Living a Dolly Zoomed Life can Save the Planet

It’s not often that former astronauts will use cinematographic terms to describe their philosophies.

But that’s just what Ron Garan did in this Big Think video. Titled, “I went to space and discovered an enormous lie,” in it Ron describes the “Overview Effect” — the transformative cognitive shift reported by some while viewing the Earth from space.

He then reveals his philosophy and how living a dolly zoomed life helps him achieve it:

“One of the tools that we can use is a term that I borrowed from cinematography called a dolly zoom.
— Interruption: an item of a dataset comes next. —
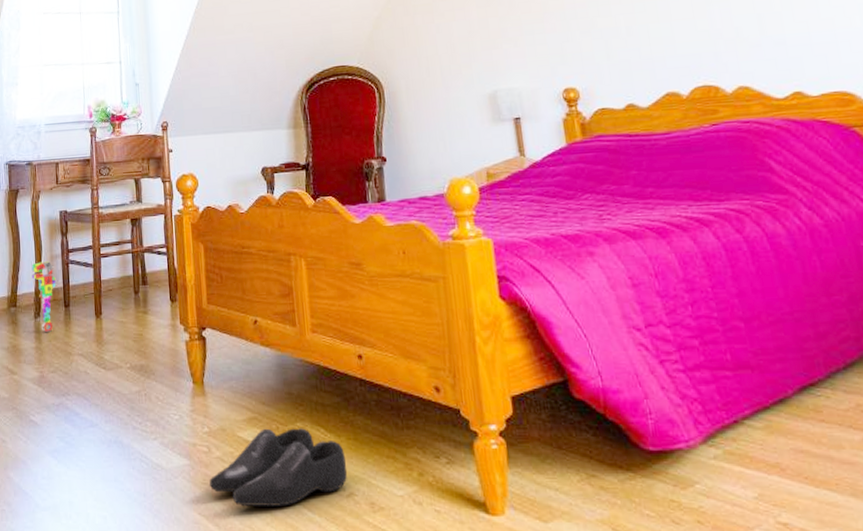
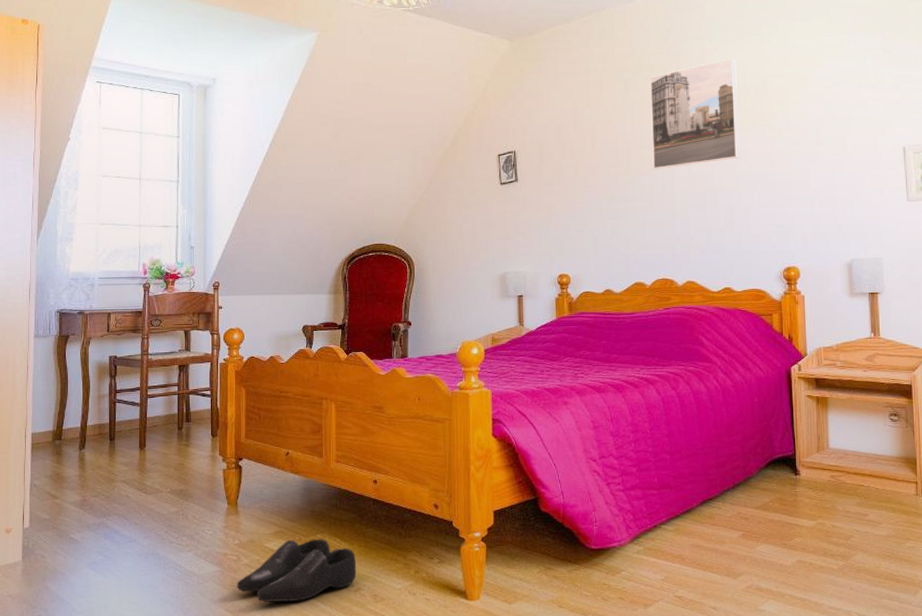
pipe wrench: present [31,261,56,333] -> none [78,400,102,463]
And what a dolly zoom is, is where the camera is rolled back, or dollied back, at the same rate as the lens is zoomed in, and it was used in “Jaws” and “Vertigo” and many other films. And what the filmmakers use that technique for is to give altitude to a scene, and as the foreground stays the same and the background stretches. But we could also apply that term to the challenges that we face. If we dolly zoom a situation, that means that we zoom out to the widest geographical area we possibly can, ideally the entire planet, but as we zoom out to that big picture, we don’t lose focus on the worms-eye details on the ground. We don’t zoom out to the point where people become numbers on a spreadsheet or a workforce or a voting block or a consumer block. They maintain their value as valued members of our human society. There’s also a temporal aspect to this. We need to zoom out to the longest time frame possible, ideally multi-generational, but in the process, we can’t lose sight of the short term. The last part of a dolly zoom is to see things from different perspectives, and so we understand the depth of our problem, and that makes our solutions that much more lasting and that much more effective…. What I try and do is to live a constant dolly-zoomed life. I wake up every morning in my bed, but I also wake up on a planet.

My take: As we start a new year, I love this perspective: Think Globally, Act Locally.